WORK TO COMPLETE:
Pick out each line below that contains the word "rotation" and copy it out in full.

MATERIAL FOR THIS EXERCISE:

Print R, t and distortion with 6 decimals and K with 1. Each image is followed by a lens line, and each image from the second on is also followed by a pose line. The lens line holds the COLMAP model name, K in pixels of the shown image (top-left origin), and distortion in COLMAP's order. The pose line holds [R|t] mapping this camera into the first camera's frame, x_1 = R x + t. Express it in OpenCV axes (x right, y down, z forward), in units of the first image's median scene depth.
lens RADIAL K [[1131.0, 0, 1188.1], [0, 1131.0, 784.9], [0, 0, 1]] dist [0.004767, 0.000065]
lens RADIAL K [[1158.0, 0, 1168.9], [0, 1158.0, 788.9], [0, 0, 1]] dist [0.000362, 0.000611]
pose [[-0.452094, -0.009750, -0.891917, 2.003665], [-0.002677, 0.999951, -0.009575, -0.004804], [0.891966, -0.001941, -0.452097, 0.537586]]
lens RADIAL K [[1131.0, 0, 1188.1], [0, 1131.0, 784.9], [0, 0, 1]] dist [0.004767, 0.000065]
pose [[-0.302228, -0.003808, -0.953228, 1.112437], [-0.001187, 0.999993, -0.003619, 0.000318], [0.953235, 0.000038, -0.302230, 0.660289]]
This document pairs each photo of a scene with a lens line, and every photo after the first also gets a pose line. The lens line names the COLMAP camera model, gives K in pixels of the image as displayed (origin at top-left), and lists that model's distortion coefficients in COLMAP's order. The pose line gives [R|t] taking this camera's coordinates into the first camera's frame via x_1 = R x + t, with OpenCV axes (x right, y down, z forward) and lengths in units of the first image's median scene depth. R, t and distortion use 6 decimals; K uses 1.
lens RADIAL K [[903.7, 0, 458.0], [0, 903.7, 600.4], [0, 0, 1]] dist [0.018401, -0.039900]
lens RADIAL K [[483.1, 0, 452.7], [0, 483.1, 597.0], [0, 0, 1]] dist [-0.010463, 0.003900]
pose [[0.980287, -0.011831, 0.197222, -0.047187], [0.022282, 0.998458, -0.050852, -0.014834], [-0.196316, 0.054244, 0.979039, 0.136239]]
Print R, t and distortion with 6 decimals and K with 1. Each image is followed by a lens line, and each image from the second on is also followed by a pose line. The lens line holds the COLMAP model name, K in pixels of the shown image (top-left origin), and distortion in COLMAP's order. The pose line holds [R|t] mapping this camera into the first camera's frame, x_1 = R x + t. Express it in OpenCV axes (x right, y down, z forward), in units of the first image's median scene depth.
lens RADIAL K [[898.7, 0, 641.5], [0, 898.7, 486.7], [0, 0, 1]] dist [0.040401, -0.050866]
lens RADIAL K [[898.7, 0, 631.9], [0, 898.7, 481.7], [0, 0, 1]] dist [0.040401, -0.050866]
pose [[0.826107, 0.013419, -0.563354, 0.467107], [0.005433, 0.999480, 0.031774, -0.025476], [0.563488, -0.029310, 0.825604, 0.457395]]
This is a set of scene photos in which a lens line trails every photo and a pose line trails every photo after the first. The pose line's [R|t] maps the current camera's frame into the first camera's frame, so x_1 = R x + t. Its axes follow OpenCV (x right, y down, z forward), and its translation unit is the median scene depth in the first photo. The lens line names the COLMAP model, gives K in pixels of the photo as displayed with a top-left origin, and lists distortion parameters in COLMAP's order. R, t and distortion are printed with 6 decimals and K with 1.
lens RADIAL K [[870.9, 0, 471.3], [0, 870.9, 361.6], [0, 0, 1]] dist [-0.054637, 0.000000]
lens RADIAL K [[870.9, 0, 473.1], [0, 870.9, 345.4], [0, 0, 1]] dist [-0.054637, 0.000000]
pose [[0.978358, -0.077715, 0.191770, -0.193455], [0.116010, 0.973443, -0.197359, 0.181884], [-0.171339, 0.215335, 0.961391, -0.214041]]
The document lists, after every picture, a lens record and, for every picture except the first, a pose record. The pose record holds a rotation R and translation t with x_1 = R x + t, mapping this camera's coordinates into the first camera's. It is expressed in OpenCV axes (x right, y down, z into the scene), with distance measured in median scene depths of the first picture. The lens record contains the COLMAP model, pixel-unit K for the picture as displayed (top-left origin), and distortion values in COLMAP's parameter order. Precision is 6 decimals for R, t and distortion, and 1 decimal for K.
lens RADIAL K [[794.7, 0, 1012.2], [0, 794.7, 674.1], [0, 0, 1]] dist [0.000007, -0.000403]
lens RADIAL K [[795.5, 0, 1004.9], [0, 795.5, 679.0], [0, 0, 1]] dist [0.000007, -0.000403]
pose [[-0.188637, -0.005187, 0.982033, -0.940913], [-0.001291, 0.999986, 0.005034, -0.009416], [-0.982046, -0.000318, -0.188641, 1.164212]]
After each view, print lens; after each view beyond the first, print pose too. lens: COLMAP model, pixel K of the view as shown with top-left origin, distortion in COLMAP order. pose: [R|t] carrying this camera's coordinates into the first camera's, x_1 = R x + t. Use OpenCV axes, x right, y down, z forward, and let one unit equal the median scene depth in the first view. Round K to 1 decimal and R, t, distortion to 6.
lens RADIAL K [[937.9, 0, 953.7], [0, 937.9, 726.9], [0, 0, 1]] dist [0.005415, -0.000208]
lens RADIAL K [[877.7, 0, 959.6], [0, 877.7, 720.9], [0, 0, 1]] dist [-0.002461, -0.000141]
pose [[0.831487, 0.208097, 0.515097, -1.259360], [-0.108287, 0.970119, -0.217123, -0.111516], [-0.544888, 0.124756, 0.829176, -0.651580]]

ANSWER BELOW:
The document lists, after every picture, a lens record and, for every picture except the first, a pose record. The pose record holds a rotation R and translation t with x_1 = R x + t, mapping this camera's coordinates into the first camera's. It is expressed in OpenCV axes (x right, y down, z into the scene), with distance measured in median scene depths of the first picture. The lens record contains the COLMAP model, pixel-unit K for the picture as displayed (top-left origin), and distortion values in COLMAP's parameter order. Precision is 6 decimals for R, t and distortion, and 1 decimal for K.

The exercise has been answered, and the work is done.